***** PASSAGE *****
The possibilities of painting and mixed media is the underlying theme of the new exhibit opening at the Arts Council of Fayetteville and Cumberland County during 4th Friday on July 23.
Revelation: 50 Years of Painting: Works by Dwight Smith is the Art Council’s first 50-year retrospect exhibition by a living artist, working in an abstract style.
The public is invited to attend the opening or visit the Arts Council during the last week in July and through September 11.
Visitors to the gallery will have the chance to see the progression of Smith’s work and experience the joyfulness he brings to an abstract style of painting and working in mixed media.
To see Smith’s work is to become more familiar with a different way of looking at the possibilities of image making. Visitors will hopefully leave the gallery having greater insight in “how” the work of Smith conveys meaning in his style and ways he works with materials.
To understand the “how” everyone visiting the exhibit should allow themselves to experience the art “as it is.” If you are an individual who prefers figurative or narrative works of art, take the time to see or try to see what the artist has been exploring for the last 50 years to express meaning in his work.
Not required to enjoy Smith’s work, but understanding he comes from the tenets of the modernist school of abstract expressionism, is a doorway you should enter and immerse yourself in the style of abstraction.
Smith has been always driven by the early abstract expressionist’s principles in painting: the sensation of immediacy, a painting is not a picture, but an object that has the same capabilities as sculpture to occupy space, possess thickness, density, and weight.
In lieu of descriptive subject matter in a painting to evoke meaning, Smith focuses on form to conjure meaning. Although he started off predominantly in watercolors, he later moved to oil and acrylic.
In the latter mediums, he does not use layers of transparent colors to create the immaterial; instead, the opacity of the ever-present paint surface, or the collage surface, leads us to materiality — the physicality of the work.
The opacity of Smith’s color palette is not an elusive approach to painting; it invites us to know the physical sensation of touch. Combined with texture, we can begin to understand his painting is not about arrested or metaphorical touch, but the immediacy of touch.
Being open to abstraction as a style, visitors will be able to study and experience how this artist embeds meaning in materials. For Smith, the sources of his lifetime pursuit in painting are combining iconic symbols with the exploration of surface quality and the power of abstraction to communicate an idea or a feeling, and collage as a significant 20th century method.
This search stayed with him after his graduation from Wayne State with a Bachelor of Fine Art in Painting in 1976, during his return to Wayne State to earn a Master of Art in Painting in 1992, and the highest studio degree, a Master of Fine Art in
Painting at the Art Institute of Boston at Lesley University, Cambridge, Massachusetts in 2012.
Knowing the artist’s statement, we can follow the timeline of his pursuit of “integrating opposites into a state of harmony and balance. Each work is a commitment to intimate concerns about painting and the language of abstraction. Research and investigations into contemporary painting involve mixed media painting and drawings that are influenced by material surfaces, textures and scale.”
***** DATA SECTION *****
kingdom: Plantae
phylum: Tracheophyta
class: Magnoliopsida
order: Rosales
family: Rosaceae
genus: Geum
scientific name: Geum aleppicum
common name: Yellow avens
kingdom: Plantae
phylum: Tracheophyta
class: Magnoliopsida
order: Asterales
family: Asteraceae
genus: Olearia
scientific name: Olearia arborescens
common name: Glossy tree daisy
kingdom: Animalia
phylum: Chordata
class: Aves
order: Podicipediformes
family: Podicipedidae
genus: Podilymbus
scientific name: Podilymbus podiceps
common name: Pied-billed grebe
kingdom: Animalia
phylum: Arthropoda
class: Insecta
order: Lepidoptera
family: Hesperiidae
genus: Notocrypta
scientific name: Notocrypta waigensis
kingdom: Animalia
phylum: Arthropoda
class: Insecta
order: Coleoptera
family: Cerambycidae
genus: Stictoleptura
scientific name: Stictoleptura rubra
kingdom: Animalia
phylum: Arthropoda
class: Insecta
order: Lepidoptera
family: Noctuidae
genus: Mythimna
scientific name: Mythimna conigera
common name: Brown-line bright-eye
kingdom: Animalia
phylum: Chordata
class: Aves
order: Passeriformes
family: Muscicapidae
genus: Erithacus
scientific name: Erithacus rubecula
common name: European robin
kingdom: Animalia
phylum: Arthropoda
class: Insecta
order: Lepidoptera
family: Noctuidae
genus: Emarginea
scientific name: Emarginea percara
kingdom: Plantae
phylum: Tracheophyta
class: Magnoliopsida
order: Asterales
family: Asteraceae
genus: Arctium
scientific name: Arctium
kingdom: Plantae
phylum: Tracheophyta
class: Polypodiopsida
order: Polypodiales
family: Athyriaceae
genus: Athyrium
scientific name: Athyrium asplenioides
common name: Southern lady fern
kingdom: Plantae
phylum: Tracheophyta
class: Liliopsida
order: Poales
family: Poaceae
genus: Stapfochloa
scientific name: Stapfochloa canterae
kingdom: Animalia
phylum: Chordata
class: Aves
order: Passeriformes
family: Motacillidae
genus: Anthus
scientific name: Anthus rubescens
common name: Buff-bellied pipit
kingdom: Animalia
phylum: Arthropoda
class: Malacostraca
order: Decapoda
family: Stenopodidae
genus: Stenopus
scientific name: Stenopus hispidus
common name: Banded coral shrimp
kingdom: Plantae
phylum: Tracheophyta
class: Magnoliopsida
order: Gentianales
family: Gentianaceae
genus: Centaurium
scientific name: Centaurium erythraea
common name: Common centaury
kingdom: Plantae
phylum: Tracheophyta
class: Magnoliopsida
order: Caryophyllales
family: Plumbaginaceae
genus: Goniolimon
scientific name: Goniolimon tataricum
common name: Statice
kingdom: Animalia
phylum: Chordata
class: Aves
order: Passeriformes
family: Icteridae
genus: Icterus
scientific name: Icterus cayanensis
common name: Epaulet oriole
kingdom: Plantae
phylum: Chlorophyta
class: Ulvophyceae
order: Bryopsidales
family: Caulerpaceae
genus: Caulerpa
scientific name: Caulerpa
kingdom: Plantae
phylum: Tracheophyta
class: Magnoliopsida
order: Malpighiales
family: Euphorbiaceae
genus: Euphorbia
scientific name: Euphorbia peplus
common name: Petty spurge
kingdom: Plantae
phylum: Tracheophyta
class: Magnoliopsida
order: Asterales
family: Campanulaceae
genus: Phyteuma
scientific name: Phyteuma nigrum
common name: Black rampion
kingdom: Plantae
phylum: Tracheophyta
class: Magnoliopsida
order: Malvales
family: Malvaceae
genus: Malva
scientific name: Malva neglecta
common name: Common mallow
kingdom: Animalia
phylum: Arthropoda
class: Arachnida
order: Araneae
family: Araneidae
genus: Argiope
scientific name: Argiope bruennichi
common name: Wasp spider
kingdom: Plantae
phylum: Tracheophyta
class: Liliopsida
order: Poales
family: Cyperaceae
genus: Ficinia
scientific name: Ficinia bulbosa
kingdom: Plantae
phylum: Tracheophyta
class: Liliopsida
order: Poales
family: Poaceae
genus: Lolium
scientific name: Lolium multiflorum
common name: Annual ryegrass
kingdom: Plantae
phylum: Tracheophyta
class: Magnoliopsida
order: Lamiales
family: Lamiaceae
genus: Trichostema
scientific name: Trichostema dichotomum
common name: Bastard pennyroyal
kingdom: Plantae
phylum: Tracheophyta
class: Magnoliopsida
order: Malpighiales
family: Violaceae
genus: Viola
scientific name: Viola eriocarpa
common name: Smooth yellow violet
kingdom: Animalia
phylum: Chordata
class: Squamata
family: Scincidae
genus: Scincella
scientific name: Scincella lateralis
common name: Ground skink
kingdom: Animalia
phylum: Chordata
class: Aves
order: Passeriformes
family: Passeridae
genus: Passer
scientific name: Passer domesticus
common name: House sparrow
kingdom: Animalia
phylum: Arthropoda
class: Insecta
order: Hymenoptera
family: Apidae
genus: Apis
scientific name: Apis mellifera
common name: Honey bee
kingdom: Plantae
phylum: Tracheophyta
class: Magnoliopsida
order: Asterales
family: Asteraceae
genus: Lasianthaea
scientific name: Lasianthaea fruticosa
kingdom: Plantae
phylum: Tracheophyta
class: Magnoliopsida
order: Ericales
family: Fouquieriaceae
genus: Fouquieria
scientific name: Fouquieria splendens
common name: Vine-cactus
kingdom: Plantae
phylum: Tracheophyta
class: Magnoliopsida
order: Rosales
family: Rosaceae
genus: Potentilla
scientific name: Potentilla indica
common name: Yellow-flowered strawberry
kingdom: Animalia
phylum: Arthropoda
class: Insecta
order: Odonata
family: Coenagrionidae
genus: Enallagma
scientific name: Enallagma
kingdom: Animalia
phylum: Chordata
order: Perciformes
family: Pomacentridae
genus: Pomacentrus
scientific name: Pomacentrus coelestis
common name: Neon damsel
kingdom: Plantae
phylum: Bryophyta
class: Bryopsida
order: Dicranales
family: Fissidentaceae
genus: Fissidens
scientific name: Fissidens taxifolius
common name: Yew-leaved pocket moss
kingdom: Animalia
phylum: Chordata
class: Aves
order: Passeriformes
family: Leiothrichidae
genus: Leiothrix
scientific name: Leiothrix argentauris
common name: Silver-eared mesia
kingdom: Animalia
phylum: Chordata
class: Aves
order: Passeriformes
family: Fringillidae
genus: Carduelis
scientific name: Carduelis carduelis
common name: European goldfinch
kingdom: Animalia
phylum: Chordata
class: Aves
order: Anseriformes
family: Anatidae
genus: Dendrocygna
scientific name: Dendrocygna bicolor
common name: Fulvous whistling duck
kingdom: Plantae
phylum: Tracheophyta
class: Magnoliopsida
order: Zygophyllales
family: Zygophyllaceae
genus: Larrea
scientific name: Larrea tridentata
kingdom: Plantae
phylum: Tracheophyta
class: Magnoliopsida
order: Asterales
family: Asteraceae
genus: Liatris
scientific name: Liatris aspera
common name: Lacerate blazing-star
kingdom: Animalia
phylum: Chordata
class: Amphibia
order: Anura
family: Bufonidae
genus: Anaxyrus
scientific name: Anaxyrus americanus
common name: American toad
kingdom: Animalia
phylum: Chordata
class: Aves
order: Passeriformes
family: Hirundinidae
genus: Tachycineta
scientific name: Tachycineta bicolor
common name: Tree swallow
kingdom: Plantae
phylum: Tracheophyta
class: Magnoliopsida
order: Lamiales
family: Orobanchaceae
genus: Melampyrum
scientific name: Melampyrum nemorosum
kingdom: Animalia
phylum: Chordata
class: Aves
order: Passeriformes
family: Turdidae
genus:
*****
* [GIVEN TASK]
In the piece on the Dwight Smith exhibit, reproduce everything from "The opacity of Smith’s" down to "20th century method.", switching each "touch" to "contact".

* [WRITTEN RESPONSE]
The opacity of Smith’s color palette is not an elusive approach to painting; it invites us to know the physical sensation of contact. Combined with texture, we can begin to understand his painting is not about arrested or metaphorical contact, but the immediacy of contact.
Being open to abstraction as a style, visitors will be able to study and experience how this artist embeds meaning in materials. For Smith, the sources of his lifetime pursuit in painting are combining iconic symbols with the exploration of surface quality and the power of abstraction to communicate an idea or a feeling, and collage as a significant 20th century method.